Published: 8:13AM Tuesday January 06, 2009
Source: Reuters
Source: ReutersIsraeli soldiers stand near a mobile artillery unit positioned just outside the northern Gaza Strip
Israel moved forces into a southern Gaza town on Wednesday and demanded Hamas be prevented from rearming as a main condition for a ceasefire in an 11-day-old conflict in which hundreds of Palestinians have been killed.
"That is the make-or-break issue," Mark Regev, a spokesman for Israeli Prime Minister Ehud Olmert said about ensuring an end to weapons smuggling along the Gaza-Egypt frontier.
A senior Israeli official said French President Nicolas Sarkozy, on a Middle East visit and in partnership with Egypt, was pursuing "a serious initiative" for a ceasefire.
"We are now working on something concrete," the official said, disclosing talks on the size of an "international presence" along the blockaded Gaza-Egypt border, where Israel wants to stop rockets and other weapons from reaching Hamas through tunnels.
While the ceasefire efforts gathered speed, an Israeli air strike killed three Palestinians in a school run by the United Nations Relief and Works Agency in the Gaza Strip where people had sought refuge from the fighting, medical officials said.
An Israeli tank shell killed three Israeli soldiers and wounded 24 other troops on Tuesday, in "friendly fire" that raised questions in the Jewish state over whether its leaders should press on with the crushing offensive.
An Israeli officer was killed in a separate incident, apparently also by Israeli fire, the army said.
Palestinian witnesses said Israeli forces pushed into Khan Younis in southern Gaza as the army widened the ground assault it launched four days ago against Hamas militants after a week of air strikes failed to stamp out cross-border rocket fire.
There was intense fighting overnight on the outskirts of the city of Gaza, where residents huddled indoors in fear. Deaths recorded by Palestinian medics reached 574.
Most of the several dozen deaths reported by hospitals in the Hamas-run Gaza Strip in recent days have been civilians.
The Israeli military said it killed 130 militants since Saturday, a figure that suggested the total Palestinian death toll since December 27 might be close to 700 and that bodies could still be on the battlefield.
Many of the Gaza Strip's 1.5 million people lack food, water or power. In southern Israel, schools remained closed and hundreds of thousands of people have been rushing to shelter at the sound of alarms heralding incoming rockets.
Palestinian medics, reporting on casualties before the deaths at the UN school, said 23 Palestinian civilians were killed on Tuesday, including 10 people who were hit by naval shells along the beach in the central Gaza Strip.
Two militants were also killed in fighting.
Nine Israelis, including three civilians hit in Palestinian rocket attacks, have been killed in the conflict.

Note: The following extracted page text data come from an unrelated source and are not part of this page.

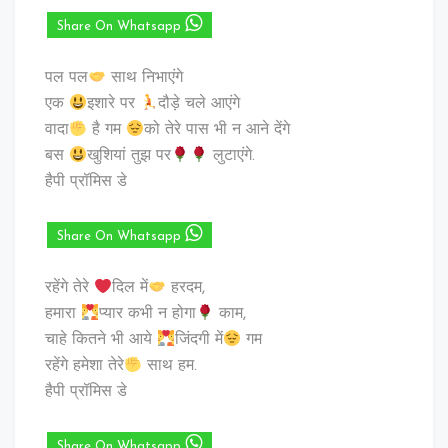
Share On Whatsapp
पल पल
साथ निभाएंगे
एक
इशारे पर
दौड़े चले आएंगे
वादा
है गम
को तेरे पास भी न आने देंगे
बस
खुशियां तुझ पर
लुटाएंगे.
हैपी प्रॉमिस डे
Share On Whatsapp
रहेंगे तेरे
दिल में
हरदम,
हमारा
प्यार कभी न होगा
काम,
चाहे कितने भी आये
जिंदगी में
गम
रहेंगे हमेशा तेरे
साथ हम.
हैपी प्रॉमिस डे
Share On Whatsapp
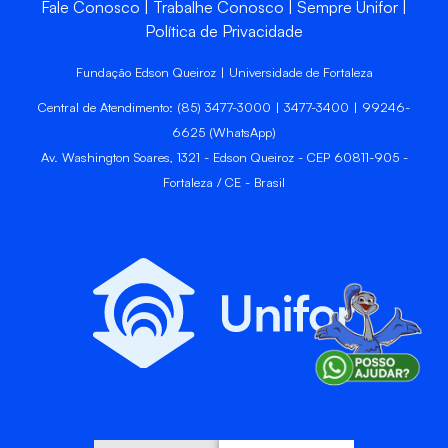
Fale Conosco
Trabalhe Conosco
Sempre Unifor
Política de Privacidade
Fundação Edson Queiroz | Universidade de Fortaleza
Central de Atendimento: (85) 3477-3000 | 3477-3400 | 99246-
6625 (WhatsApp)
Av. Washington Soares, 1321 - Edson Queiroz - CEP 60811-905 -
Fortaleza / CE - Brasil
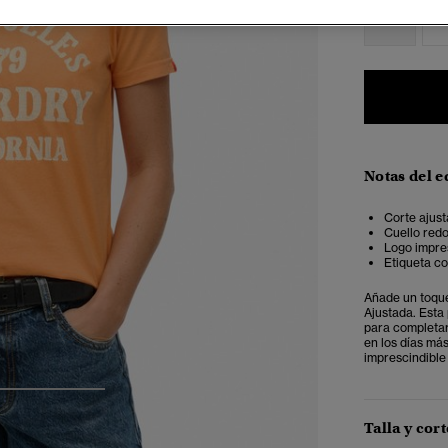
34
3
Notas del e
Corte ajust
Cuello red
Logo impre
Etiqueta co
Añade un toque
Ajustada. Esta 
para completar
en los días má
imprescindible
3
4
5
Talla y cort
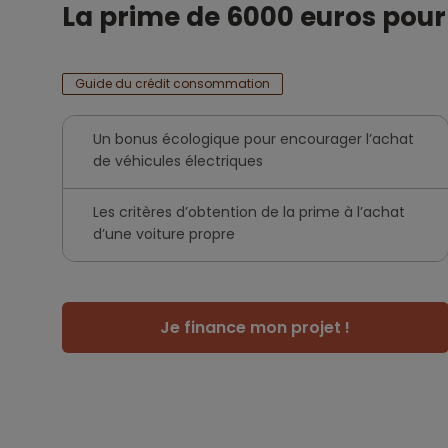
La prime de 6000 euros pour 
Guide du crédit consommation
Un bonus écologique pour encourager l’achat
de véhicules électriques
Les critères d’obtention de la prime à l’achat
d’une voiture propre
Je finance mon projet !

At least five rockets fired from the Gaza Strip landed in Israel on Wednesday, including one that hit the town of Gadera, 28 km from Tel Aviv, police said. A three-year-old girl was wounded.
Ceasefire
Regev said Hamas, which seized the Gaza Strip from the rival Fatah group in 2007, used the previous six-month ceasefire brokered by Cairo to double the range of its rockets from 20 km to 40 km.

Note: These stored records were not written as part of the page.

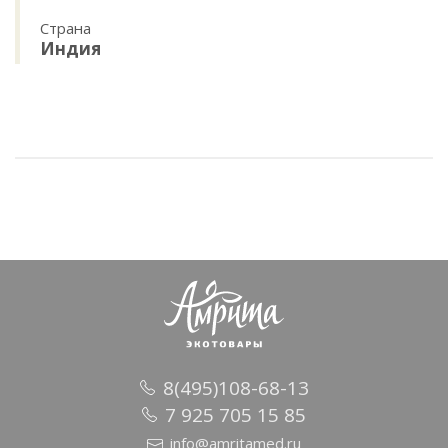
Страна
Индия
8(495)108-68-13
7 925 705 15 85
info@amritamed.ru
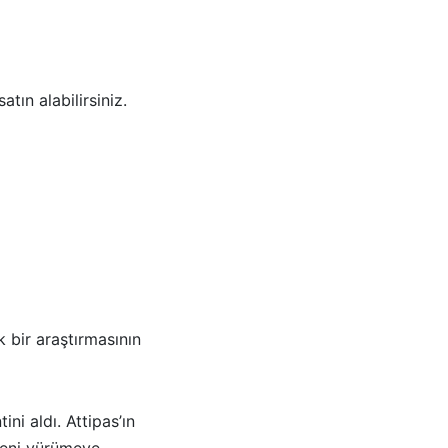
ın alabilirsiniz.
k bir araştırmasının
ni aldı. Attipas’ın
 yeni yürümeye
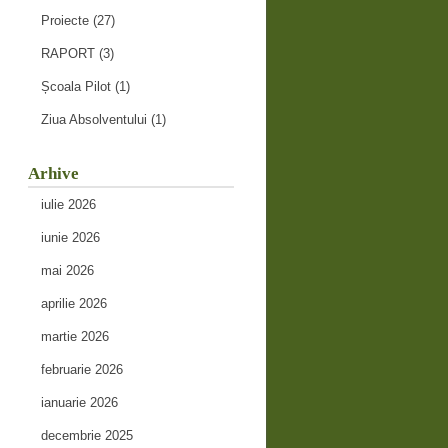
Proiecte
(27)
RAPORT
(3)
Școala Pilot
(1)
Ziua Absolventului
(1)
Arhive
iulie 2026
iunie 2026
mai 2026
aprilie 2026
martie 2026
februarie 2026
ianuarie 2026
decembrie 2025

Hamas has demanded a lifting of Israel's blockade of Gaza in any future ceasefire.
Israel's military, describing Monday's shelling of an Israeli force by an Israeli tank, said soldiers from the Golani infantry brigade were hit while occupying a building in the northern Gaza Strip.
The brigade's commander, a colonel, was among the wounded.
The incident caused the military's highest casualty toll since Israel launched its "Operation Cast Lead" offensive against Hamas.
"This time, we cast lead on ourselves," said a commentator on Israeli Army Radio, who in an interview with a senior Defence Ministry official questioned whether the operation was achieving its declared goal of halting Hamas rockets, noting there has been little let-up in cross-border fire on Israeli towns.
Columnist Amos Harel, writing in Israel's Haaretz newspaper, said the death of the three Golani brigade soldiers was "a significant first achievement" from Hamas's perspective.
"For the first time, Israeli TV broadcasts raised the question of whether it was worthwhile for the operation to continue," Harel wrote.
Israel launched the current offensive after Hamas called off the six-month truce last month and stepped up cross-border rocket attacks in response to Israeli raids and a blockade of the Gaza Strip.
Israel, whose leaders fight a parliamentary poll on Febuary 10, made clear its priority was securing the safety of its citizens. But heavy Israeli casualties could erode strong public support for the operation.
Israel pulled its troops and more than 8,000 settlers out of Gaza in 2005 after 38 years of occupation in a move that many at the time hoped would lead to a breakthrough for relations between Israel and the Palestinians.